As marriage historian Stephanie Coontz has pointed out, polygyny is less about sex than it is about power. Rich old guys with lots of wives win twice: They have more women to bear them babies and do household work, and they also gain an advantage over other men. After all, in such societies a young man in want of a wife cannot simply woo her. There is too much competition, and he probably has too little to offer. So he winds up having to do work for a more powerful, polygynous man, bringing him gifts and tributes, in hopes of someday being rewarded with one of that man’s many daughters. “Often the subordination of women is in fact also a way of controlling men,” says Coontz, who was not involved in the study out of the University of B.C.

That polygyny is bad for women is not necessarily intuitive. As economist Robert H. Frank has pointed out women in polygynist marriages should have more power because they’re in greater demand, and men should wind up changing more diapers. But historically, polygamy has proved to be yet another setup that screws the XX set. Because there are never enough of them to go around, they wind up being married off younger. Brothers and fathers, realizing how valuable their female relations are, tend to control them more. And, as one would expect, polygynous households foster jealousy and conflict among co-wives. Ethnographic surveys of 69 polygamous cultures “reveals no case where co-wife relations could be described as harmonious,” Henrich writes, with what must be a good dose of understatement.

Children, too, appear to suffer in polygamous cultures. Henrich examines a study comparing 19th-century Mormon households, 45 of them headed by wealthy men, generally with multiple wives, and 45 headed by poorer men, generally with one wife each. What’s surprising is that the children of the poorer men actually fared better, proving more likely to survive to age 15. Granted, this is a small study, but it’s consistent with other studies, including one from Africa showing that the children of monogamous households tend to do better than those from polygynous households in the same communities. Why? Some scholars suspect that polygyny may discourage paternal investment. Men with lots of children and wives are spread too thin, and to make things worse, they’re compiling resources to attract their next wives instead of using it on their existing families.

Must polygamy always bring these social ills? Is it possible to be polygamous in a way that’s good for you and everyone else? Maybe. Historically, problems have cropped up when polygamy is widespread in a culture with great disparities in wealth, and a few men hoard all the women. But it has worked in small cultures where there aren’t a lot of differences in wealth and status. Coontz points to past Native American societies that occasionally engaged in what’s known as sororal polygyny, in which a man married to one woman might also marry her sister, perhaps after the sister’s husband died.

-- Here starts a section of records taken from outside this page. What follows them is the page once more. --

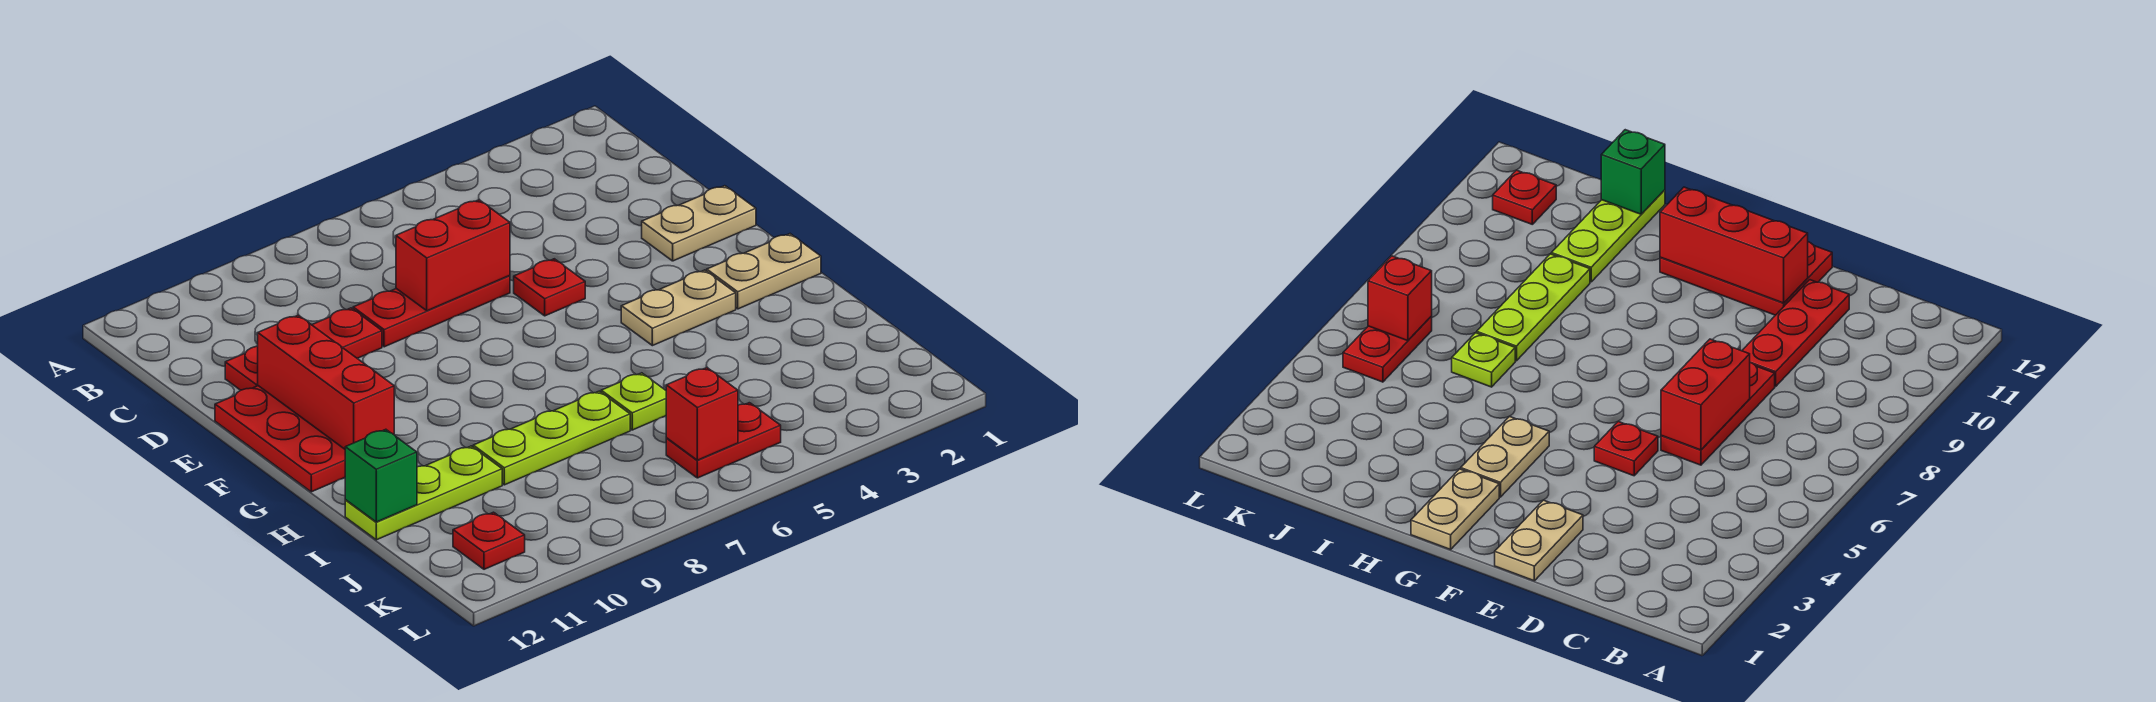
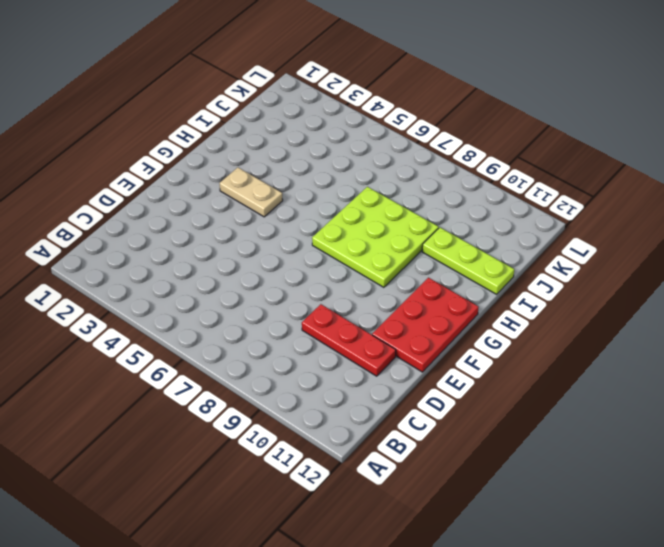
lime plate G7:I9 level 1 -> lime plate I7:I9 level 1
none -> red plate D6:D8 level 1
none -> tan plate E1:E2 level 1
none -> red plate E5 level 1

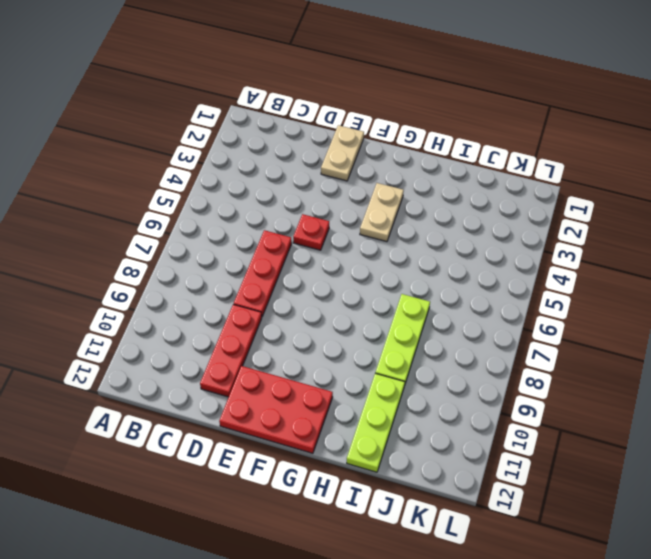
none -> tan plate G1:G2 level 1
none -> lime plate I6 level 1
none -> red plate K5:K6 level 1

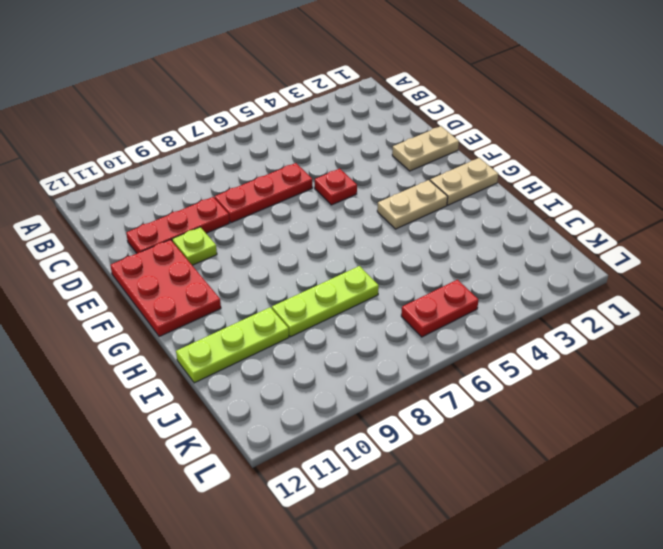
lime plate E10 level 1 -> lime plate I6 level 1
none -> red plate K11 level 1
none -> red brick D6:D7 level 2
none -> red brick E11:G11 level 2

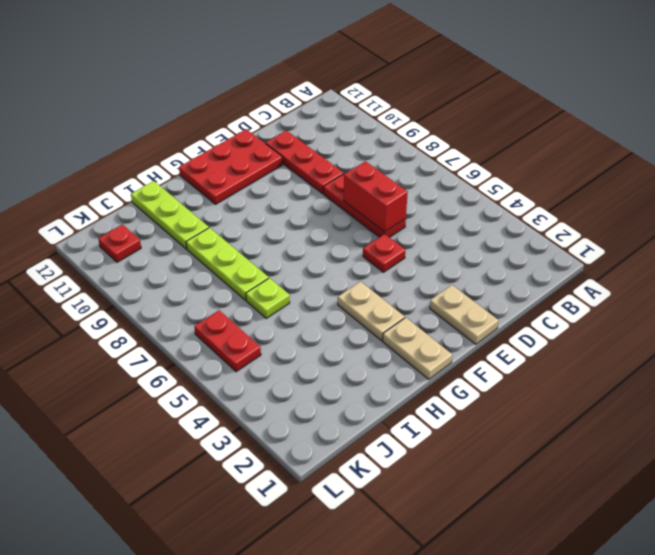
none -> red brick E11:G11 level 2
none -> green brick I12 level 2
none -> red brick K6 level 2

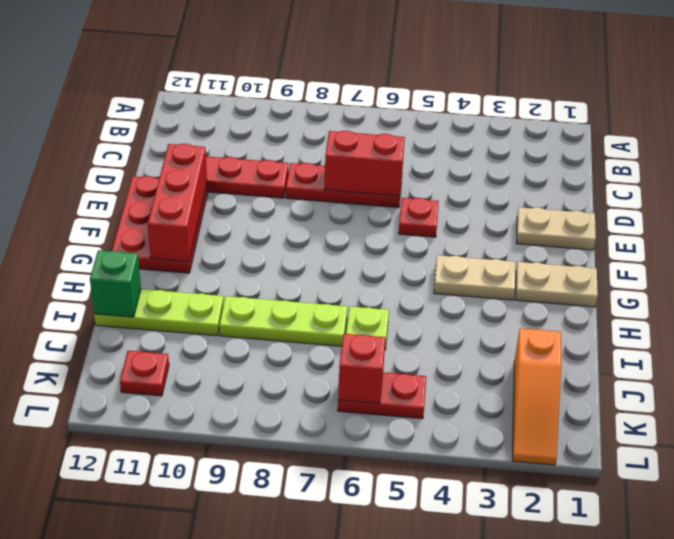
orange slope J2:L2 level 1 top J -> none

It’s possible that even in a large, deeply stratified society like ours, rare instances of polygamy wouldn’t foster gender inequity and roving bands of unhappy single men, provided those instances were spread out among a largely monogamous population. But it’s hard to imagine that, because it isn’t how it has played out here. Instead, American polygamy occurs in close-knit fundamentalist Mormon communities, in which young women often do appear to be subordinated and from which young men—the so-called “lost boys”—are exiled to reduce the competition for wives. Has fundamentalist Mormon culture shaped the expression of polygamy, or has widespread polygamy shaped fundamentalist Mormon culture? It’s hard to separate the two.

And this is exactly Henrich’s point: Polygamy may actually exacerbate inequities in wealth and gender that hurt societies, even if the institution itself appears neutral. Crime and chaos are threatening. Christianity may have brought monogamy to Europe and many other places, but those cultures succeeded because monogamy happened to suit them. In other words, as far as social evolution is concerned, the best form of marriage for a given society isn’t really about what’s moral, but what works.